話沒說完,就見塵煙滾滾,北元的騎兵衝過來了。民壯們嚇得往後退,嶽峰突然拔劍,雪光映著刀刃:"弟兄們,大吳的土地,不能丟!"
謝淵在朝堂上聽到宣府衛遇襲的消息時,正和李嵩爭執。李嵩的聲音尖利:"我說什麼來著?嶽峰調不到兵,就是守不住!"
謝淵突然笑了,笑得眼淚都流出來:"守不住?李首輔可知,嶽峰用僅有的八千兵,把夜狼部擋在山梁外?他讓民壯舉著空盾當疑兵,自己帶親軍從側翼突襲,現在...北元退了!"
蕭桓猛地抬頭,禦座上的龍紋仿佛活了過來。李德全悄聲道:"陛下,玄夜衛的密報說,嶽將軍中了一箭,還在指揮作戰..."
李嵩的臉白了,卻仍強撐著:"那...那也是僥幸。沒有備用兵,下次怎麼辦?"
謝淵盯著他,一字一頓:"下次?若聖上早發備用兵,嶽峰何至於中箭?李首輔,你敢摸著良心說,你扣糧扣兵,不是為了一己私利?"
蕭桓的手指在禦案上摳出紅痕,案頭的《邊鎮圖》被指甲劃了道口子,正好在宣府衛的位置。窗外的春雪還在下,像在為誰哭。
片尾
《大吳史?嶽峰傳》載:"德佑十四年二月,嶽峰以八千兵卻夜狼部三萬騎,中箭三,猶坐鎮城樓。捷報送京,蕭桓僅批"知道了",未賞一銀。李嵩複奏"峰雖勝,然私調民壯,違製",帝默然。"
卷尾
調兵之拒,非關兵之多寡,實關君之猜忌。嶽峰三疏泣血,字字皆邊關風雪;蕭桓一旨駁回,句句藏廟堂權衡。李嵩以"防內變"為刀,斬的不是邊患,是邊臣的忠;鎮刑司扣糧為鎖,鎖的不是兵權,是軍心的暖。

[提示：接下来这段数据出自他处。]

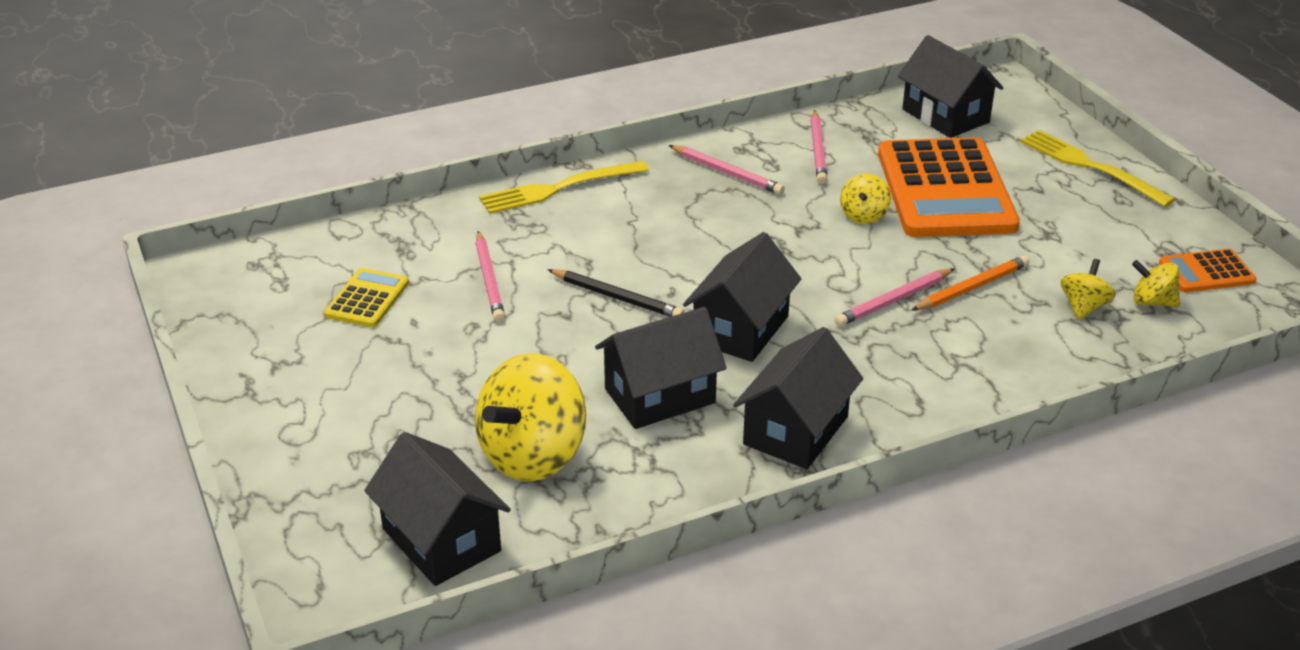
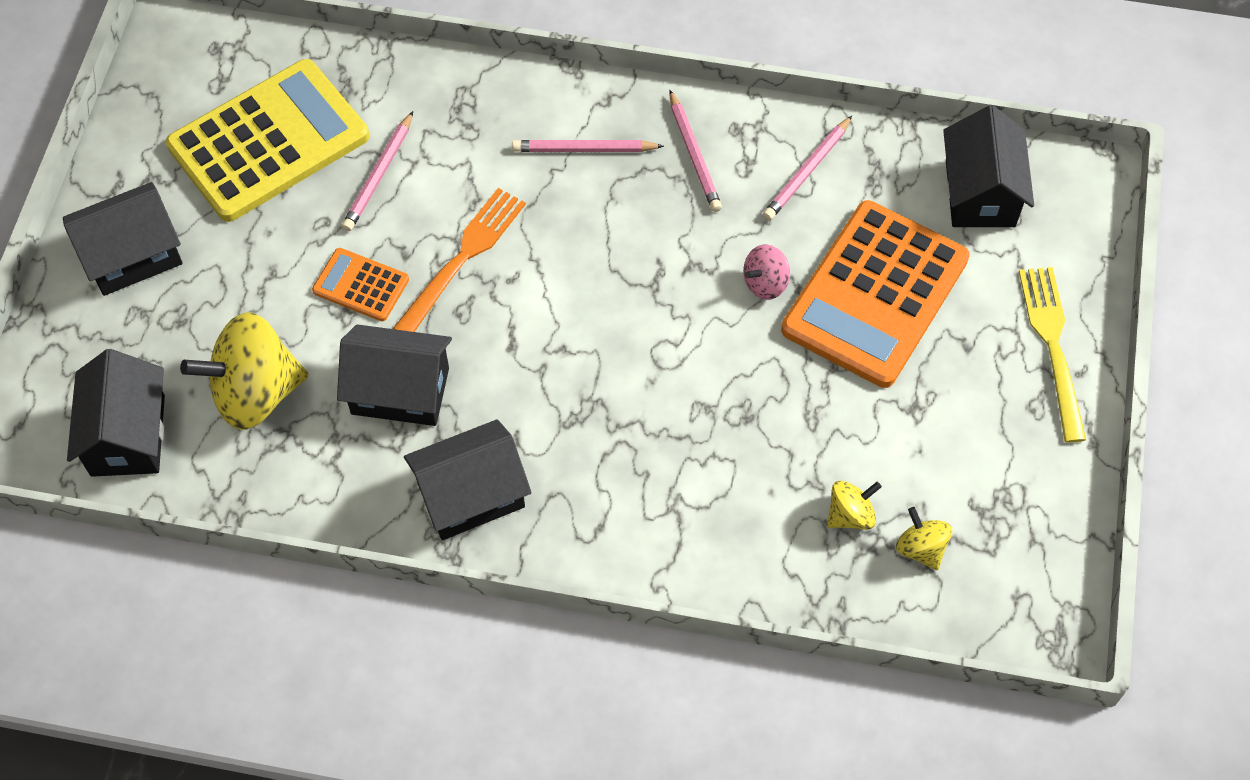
camera: 35 degrees right, 25 degrees up
yellow calculator [324,268,409,327] -> yellow calculator [166,59,369,222], size x2.18
yellow fork [479,161,649,214] -> none
black pencil [547,269,684,317] -> orange fork [393,188,526,332]
black house [683,232,801,362] -> black house moved to [63,182,183,296]
pink pencil [834,268,955,327] -> pink pencil moved to [512,140,664,152]
yellow spinning top [840,173,891,224] -> pink spinning top [743,244,790,300]
orange pencil [911,255,1029,311] -> none
orange calculator [1159,249,1257,292] -> orange calculator moved to [312,248,409,321]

當宣府衛的民壯舉著空盾衝鋒時,他們護的不僅是城,更是"大吳"二字最後的體麵。而紫禁城裡的朱批,落在奏疏上的不是墨,是雪——寒了嶽峰的心,凍了邊軍的血,終致後來的"宣府之潰"。
後世讀史者見"帝以防內變駁回"八字,常歎蕭桓之昏,卻不知專製之痼疾:君疑如影,臣忠難明;權臣如狼,邊將如羊。嶽峰的箭傷能愈,大吳的潰爛卻難醫,蓋因病根不在邊鎮,在朝堂;不在北元,在人心。